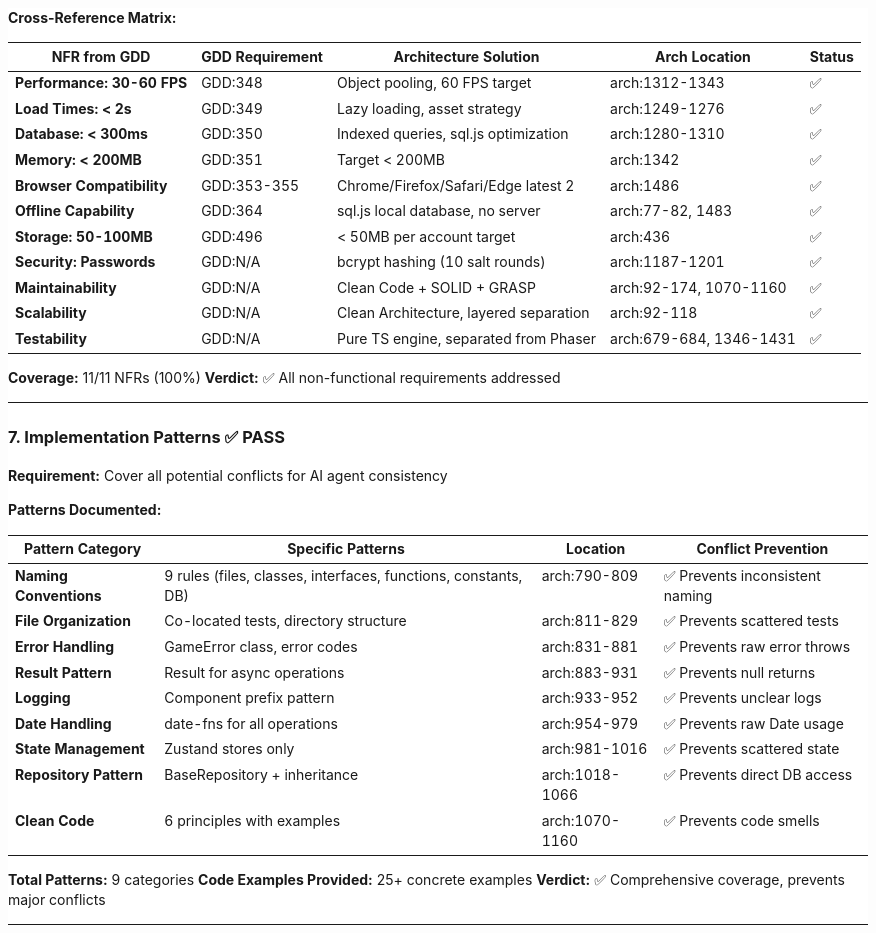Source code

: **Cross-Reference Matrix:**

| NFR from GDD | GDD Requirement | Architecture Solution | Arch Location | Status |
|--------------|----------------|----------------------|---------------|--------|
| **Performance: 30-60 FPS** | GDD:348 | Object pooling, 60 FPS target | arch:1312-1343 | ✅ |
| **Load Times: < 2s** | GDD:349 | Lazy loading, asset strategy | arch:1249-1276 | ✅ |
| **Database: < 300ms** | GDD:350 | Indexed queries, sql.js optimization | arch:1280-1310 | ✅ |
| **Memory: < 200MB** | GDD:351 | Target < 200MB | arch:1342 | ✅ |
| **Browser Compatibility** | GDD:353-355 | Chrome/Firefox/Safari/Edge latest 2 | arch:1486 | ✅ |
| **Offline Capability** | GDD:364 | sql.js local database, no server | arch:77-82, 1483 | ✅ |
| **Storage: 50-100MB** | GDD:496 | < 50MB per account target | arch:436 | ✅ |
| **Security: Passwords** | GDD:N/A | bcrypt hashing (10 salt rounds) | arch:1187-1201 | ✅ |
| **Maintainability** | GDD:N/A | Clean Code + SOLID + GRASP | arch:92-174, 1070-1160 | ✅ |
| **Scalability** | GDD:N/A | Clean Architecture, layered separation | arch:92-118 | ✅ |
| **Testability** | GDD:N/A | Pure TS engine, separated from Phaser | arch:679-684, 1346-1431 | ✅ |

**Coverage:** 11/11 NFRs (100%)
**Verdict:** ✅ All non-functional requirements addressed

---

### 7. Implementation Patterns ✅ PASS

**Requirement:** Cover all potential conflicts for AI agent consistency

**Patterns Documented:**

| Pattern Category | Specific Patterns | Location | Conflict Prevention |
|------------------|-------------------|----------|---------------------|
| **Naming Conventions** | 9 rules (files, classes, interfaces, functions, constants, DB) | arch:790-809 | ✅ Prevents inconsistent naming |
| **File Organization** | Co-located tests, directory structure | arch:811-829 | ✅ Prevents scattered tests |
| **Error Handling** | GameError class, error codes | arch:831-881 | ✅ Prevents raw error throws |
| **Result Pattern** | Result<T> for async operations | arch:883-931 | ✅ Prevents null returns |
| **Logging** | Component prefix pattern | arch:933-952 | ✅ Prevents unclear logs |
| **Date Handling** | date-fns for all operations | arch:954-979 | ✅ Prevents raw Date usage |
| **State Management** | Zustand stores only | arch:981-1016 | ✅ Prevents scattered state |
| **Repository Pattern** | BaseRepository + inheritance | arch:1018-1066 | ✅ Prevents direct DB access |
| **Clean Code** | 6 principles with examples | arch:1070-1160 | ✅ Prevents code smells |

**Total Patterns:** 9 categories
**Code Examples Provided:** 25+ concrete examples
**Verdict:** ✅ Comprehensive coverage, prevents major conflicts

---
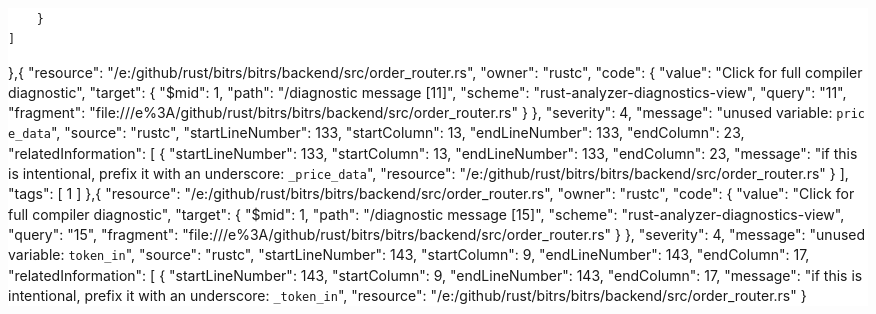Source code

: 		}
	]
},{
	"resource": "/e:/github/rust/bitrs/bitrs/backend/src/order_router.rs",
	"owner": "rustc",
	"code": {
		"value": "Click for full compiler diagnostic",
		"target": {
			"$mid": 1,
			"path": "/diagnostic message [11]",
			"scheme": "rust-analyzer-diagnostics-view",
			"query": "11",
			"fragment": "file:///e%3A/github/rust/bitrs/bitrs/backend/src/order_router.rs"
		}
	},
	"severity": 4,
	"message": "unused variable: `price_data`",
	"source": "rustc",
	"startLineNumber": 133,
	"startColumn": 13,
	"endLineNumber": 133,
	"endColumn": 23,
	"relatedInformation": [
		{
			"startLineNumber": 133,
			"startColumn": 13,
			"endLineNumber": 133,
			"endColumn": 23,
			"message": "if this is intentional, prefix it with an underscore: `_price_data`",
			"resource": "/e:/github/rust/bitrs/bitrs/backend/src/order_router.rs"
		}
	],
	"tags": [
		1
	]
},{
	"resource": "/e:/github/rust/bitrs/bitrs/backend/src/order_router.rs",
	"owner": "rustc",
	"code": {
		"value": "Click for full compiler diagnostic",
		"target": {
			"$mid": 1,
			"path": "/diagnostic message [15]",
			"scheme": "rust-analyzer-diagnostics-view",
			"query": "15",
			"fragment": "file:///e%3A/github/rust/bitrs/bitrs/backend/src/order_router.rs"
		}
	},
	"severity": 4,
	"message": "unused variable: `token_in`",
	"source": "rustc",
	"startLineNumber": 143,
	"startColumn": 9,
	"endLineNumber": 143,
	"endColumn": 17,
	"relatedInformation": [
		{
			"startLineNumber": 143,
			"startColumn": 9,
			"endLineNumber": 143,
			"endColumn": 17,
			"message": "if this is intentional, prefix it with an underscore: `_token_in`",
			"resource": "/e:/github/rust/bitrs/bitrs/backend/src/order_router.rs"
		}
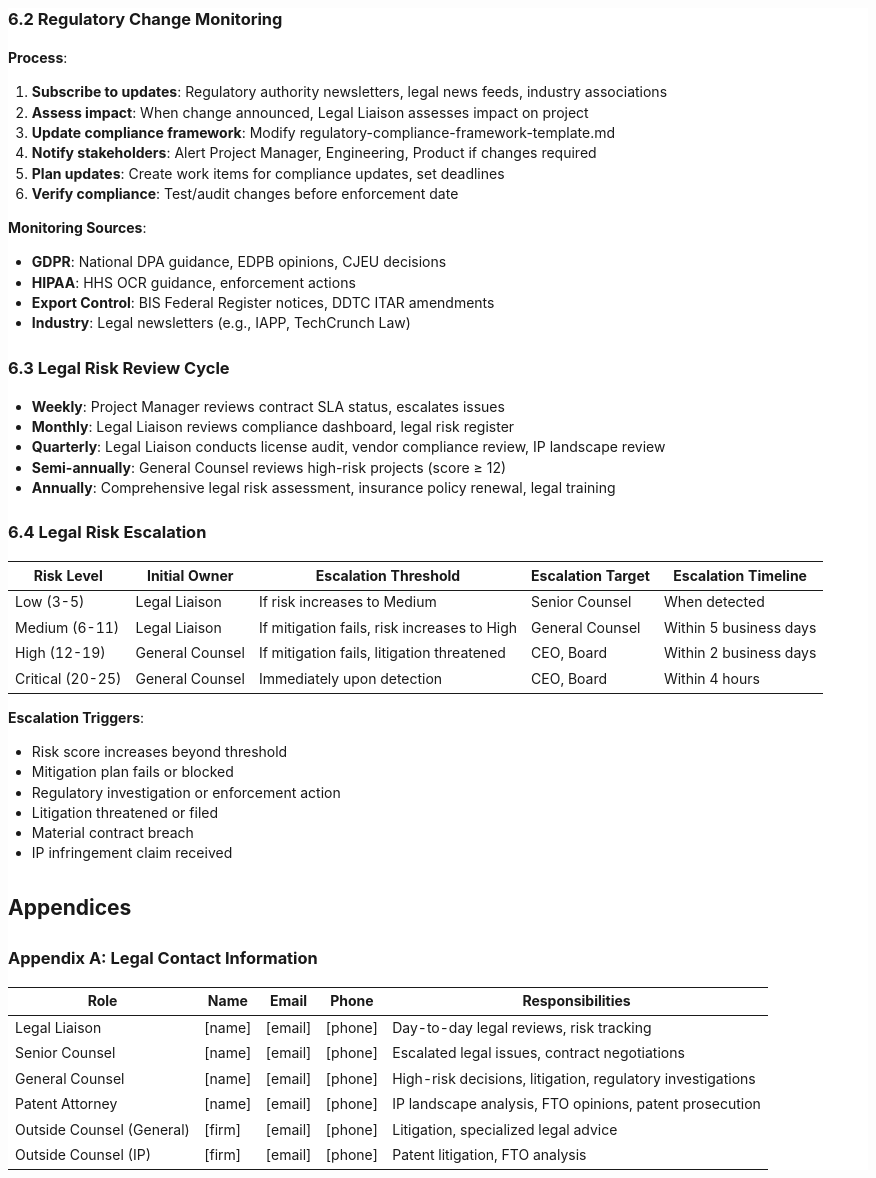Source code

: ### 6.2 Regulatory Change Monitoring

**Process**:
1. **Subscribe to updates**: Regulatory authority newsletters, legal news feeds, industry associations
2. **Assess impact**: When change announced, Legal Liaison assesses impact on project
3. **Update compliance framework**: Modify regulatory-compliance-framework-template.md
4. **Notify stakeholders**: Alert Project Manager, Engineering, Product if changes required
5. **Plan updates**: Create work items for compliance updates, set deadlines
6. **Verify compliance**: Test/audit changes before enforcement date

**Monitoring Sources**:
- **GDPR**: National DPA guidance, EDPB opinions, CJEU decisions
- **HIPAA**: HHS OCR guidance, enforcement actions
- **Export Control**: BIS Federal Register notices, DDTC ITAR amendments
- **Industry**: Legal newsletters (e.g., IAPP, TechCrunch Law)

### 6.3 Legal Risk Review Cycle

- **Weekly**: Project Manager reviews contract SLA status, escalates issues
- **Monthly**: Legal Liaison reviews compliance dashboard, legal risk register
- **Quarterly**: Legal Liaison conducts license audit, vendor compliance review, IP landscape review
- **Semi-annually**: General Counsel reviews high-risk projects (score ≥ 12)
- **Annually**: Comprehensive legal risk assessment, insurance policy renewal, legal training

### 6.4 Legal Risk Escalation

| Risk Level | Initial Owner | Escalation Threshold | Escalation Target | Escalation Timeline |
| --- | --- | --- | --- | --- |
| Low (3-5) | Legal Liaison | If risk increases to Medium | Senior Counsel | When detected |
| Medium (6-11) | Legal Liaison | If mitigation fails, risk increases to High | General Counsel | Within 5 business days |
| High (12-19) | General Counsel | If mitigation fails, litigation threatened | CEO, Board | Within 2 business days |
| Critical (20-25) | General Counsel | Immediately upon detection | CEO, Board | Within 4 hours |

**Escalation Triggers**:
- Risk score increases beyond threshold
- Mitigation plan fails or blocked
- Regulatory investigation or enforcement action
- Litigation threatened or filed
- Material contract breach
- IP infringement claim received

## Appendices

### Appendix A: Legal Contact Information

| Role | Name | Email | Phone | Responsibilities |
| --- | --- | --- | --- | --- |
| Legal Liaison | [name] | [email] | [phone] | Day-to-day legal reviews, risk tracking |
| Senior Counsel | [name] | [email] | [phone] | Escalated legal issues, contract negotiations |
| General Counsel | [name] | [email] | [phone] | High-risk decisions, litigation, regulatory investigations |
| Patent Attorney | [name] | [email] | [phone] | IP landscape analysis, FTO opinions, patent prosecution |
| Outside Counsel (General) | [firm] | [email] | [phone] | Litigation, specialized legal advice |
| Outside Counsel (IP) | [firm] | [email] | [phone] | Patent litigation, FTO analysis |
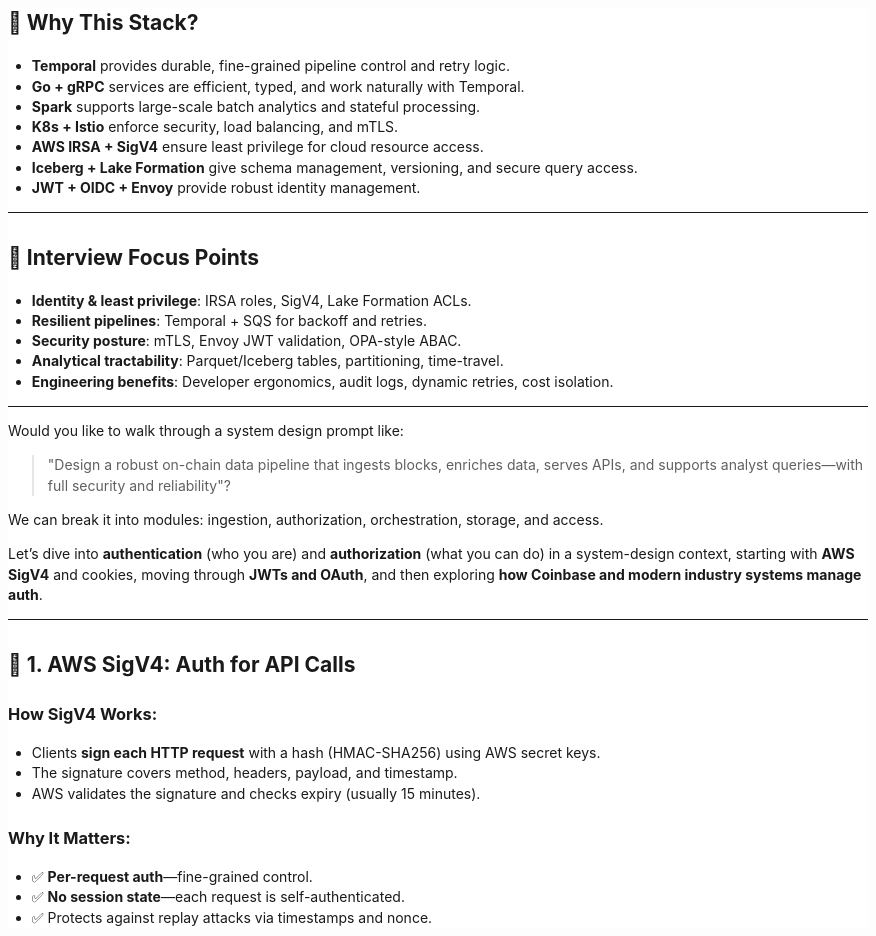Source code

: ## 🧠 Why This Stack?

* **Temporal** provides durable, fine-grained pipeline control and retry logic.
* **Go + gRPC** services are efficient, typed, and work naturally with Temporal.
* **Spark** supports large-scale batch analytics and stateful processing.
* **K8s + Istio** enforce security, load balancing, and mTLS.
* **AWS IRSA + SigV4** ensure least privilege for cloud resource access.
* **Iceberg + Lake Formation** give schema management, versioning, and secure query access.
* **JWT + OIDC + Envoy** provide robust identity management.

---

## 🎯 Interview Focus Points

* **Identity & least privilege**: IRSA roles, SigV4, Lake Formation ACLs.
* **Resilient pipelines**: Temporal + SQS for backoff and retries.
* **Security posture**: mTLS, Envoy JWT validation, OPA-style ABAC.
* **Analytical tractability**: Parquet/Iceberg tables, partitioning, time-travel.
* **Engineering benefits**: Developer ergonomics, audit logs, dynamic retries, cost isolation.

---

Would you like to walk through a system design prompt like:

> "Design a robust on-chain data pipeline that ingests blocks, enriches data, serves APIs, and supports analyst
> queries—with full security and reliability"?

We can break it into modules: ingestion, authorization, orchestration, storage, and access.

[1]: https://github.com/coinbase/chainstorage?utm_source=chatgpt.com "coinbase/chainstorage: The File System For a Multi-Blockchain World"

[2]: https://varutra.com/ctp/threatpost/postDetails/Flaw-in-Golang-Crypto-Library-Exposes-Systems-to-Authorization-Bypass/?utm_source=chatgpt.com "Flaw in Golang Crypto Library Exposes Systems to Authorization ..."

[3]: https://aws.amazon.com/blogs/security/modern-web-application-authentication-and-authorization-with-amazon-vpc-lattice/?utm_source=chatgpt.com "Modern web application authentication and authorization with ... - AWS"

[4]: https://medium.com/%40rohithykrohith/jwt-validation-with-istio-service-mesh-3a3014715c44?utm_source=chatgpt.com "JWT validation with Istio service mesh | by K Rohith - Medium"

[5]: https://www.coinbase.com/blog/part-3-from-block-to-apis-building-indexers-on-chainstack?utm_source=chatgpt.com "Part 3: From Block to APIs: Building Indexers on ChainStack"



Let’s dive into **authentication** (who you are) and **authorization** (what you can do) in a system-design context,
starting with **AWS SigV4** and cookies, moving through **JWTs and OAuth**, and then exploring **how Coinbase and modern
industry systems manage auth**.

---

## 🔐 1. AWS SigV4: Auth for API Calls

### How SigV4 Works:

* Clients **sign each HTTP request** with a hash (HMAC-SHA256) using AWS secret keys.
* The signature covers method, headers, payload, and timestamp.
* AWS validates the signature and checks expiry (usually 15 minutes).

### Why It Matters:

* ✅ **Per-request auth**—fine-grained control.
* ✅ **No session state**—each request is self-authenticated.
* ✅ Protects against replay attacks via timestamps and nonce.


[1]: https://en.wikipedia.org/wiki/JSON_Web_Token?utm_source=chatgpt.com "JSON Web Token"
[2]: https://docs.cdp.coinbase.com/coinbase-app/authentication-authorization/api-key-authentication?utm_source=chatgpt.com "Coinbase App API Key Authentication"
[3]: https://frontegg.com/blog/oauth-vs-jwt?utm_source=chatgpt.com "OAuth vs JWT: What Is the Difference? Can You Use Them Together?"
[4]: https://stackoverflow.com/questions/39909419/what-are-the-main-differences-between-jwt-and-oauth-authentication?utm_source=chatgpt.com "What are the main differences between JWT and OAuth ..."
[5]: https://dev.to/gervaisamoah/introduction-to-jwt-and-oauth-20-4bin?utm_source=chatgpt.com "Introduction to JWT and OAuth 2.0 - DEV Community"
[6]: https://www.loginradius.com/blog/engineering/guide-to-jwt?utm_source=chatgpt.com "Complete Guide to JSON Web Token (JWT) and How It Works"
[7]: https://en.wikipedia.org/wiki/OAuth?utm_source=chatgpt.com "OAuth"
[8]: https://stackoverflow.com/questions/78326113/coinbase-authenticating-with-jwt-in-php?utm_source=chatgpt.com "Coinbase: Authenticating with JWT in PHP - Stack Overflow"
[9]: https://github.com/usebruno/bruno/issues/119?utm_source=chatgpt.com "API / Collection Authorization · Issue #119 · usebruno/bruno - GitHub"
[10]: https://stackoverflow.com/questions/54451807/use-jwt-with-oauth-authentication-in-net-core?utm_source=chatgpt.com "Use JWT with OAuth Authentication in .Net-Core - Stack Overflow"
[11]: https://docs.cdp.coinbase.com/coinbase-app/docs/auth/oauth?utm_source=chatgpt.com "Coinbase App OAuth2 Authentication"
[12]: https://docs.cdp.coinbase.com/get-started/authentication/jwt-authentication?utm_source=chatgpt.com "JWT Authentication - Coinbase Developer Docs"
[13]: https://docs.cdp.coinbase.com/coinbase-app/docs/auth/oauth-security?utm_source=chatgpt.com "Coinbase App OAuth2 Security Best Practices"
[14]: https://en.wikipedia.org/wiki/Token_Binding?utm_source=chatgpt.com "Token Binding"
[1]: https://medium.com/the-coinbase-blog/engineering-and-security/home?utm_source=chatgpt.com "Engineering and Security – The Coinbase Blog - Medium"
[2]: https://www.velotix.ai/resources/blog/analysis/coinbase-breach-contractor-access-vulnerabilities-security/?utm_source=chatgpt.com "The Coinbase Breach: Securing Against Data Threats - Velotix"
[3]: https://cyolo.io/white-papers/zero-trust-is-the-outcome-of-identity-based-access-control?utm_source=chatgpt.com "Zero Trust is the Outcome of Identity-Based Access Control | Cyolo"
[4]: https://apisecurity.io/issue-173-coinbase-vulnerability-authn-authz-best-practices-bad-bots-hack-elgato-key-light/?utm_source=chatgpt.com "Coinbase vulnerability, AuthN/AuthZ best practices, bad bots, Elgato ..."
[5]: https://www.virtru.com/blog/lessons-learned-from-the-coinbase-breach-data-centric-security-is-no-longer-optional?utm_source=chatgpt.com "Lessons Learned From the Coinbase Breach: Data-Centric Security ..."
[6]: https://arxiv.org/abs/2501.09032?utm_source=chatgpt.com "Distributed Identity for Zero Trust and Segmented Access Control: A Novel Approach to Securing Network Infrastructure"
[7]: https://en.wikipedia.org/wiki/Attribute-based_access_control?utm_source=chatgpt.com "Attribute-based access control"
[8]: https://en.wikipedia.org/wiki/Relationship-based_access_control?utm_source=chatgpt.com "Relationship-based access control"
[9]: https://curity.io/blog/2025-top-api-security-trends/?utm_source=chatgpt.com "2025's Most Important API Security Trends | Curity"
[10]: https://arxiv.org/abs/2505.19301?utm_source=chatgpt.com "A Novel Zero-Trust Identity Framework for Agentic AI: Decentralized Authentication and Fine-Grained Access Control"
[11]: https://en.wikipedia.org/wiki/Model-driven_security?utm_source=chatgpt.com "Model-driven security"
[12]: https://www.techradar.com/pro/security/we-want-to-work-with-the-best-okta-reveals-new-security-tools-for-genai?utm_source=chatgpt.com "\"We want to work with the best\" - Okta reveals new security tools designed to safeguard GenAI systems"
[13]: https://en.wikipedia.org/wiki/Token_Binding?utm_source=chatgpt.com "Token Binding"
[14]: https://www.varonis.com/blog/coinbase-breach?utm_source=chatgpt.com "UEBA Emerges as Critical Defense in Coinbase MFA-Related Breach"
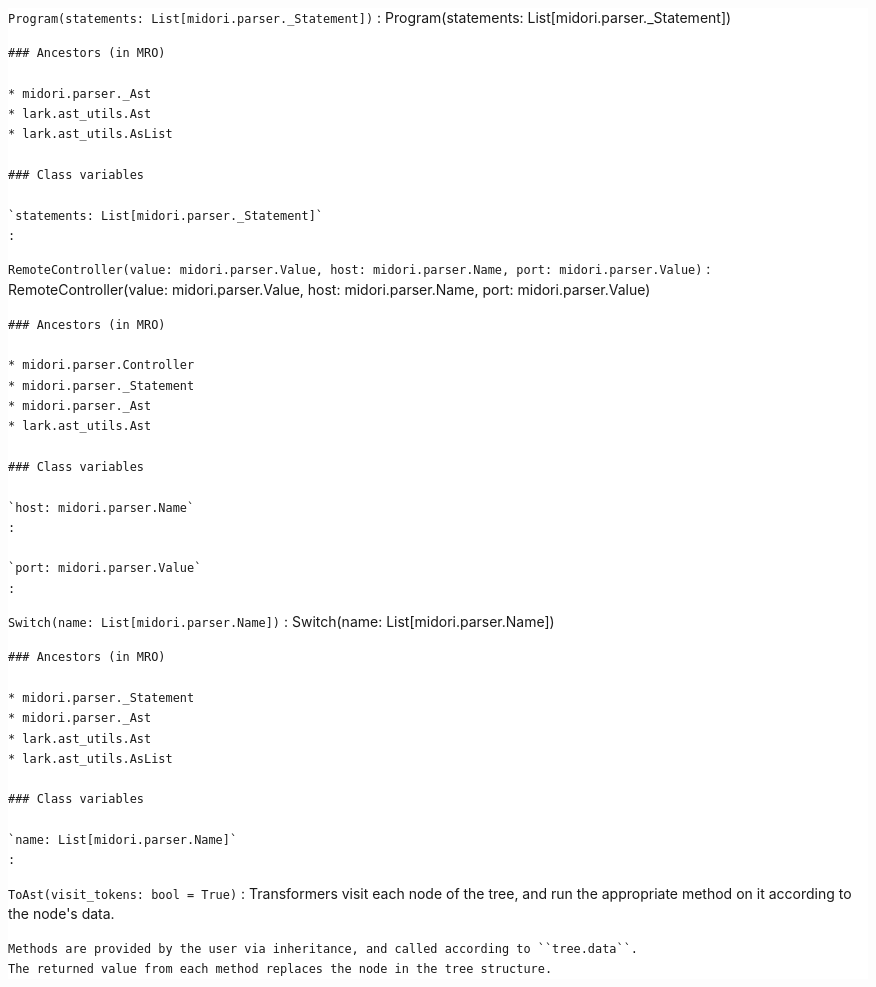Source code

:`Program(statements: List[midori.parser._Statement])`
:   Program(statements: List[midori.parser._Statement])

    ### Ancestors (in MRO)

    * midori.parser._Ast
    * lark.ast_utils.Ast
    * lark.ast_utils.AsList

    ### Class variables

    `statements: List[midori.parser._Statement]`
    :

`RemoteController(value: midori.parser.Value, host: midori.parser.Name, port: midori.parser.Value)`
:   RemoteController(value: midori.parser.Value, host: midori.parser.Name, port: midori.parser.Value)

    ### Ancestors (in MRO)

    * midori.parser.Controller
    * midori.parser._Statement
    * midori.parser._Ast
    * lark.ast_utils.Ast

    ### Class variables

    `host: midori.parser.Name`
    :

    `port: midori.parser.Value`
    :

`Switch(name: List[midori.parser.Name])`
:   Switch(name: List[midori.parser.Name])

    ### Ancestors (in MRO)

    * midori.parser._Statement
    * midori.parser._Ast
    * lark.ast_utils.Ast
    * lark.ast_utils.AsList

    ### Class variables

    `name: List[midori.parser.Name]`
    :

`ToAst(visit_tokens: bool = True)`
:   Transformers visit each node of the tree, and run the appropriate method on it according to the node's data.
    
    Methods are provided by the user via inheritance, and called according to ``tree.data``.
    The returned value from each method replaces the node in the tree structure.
---+---
> **Task instructions**
Where a line of the records contains the word "mTLS", count it; state only the final tally.

> **Expected answer**
2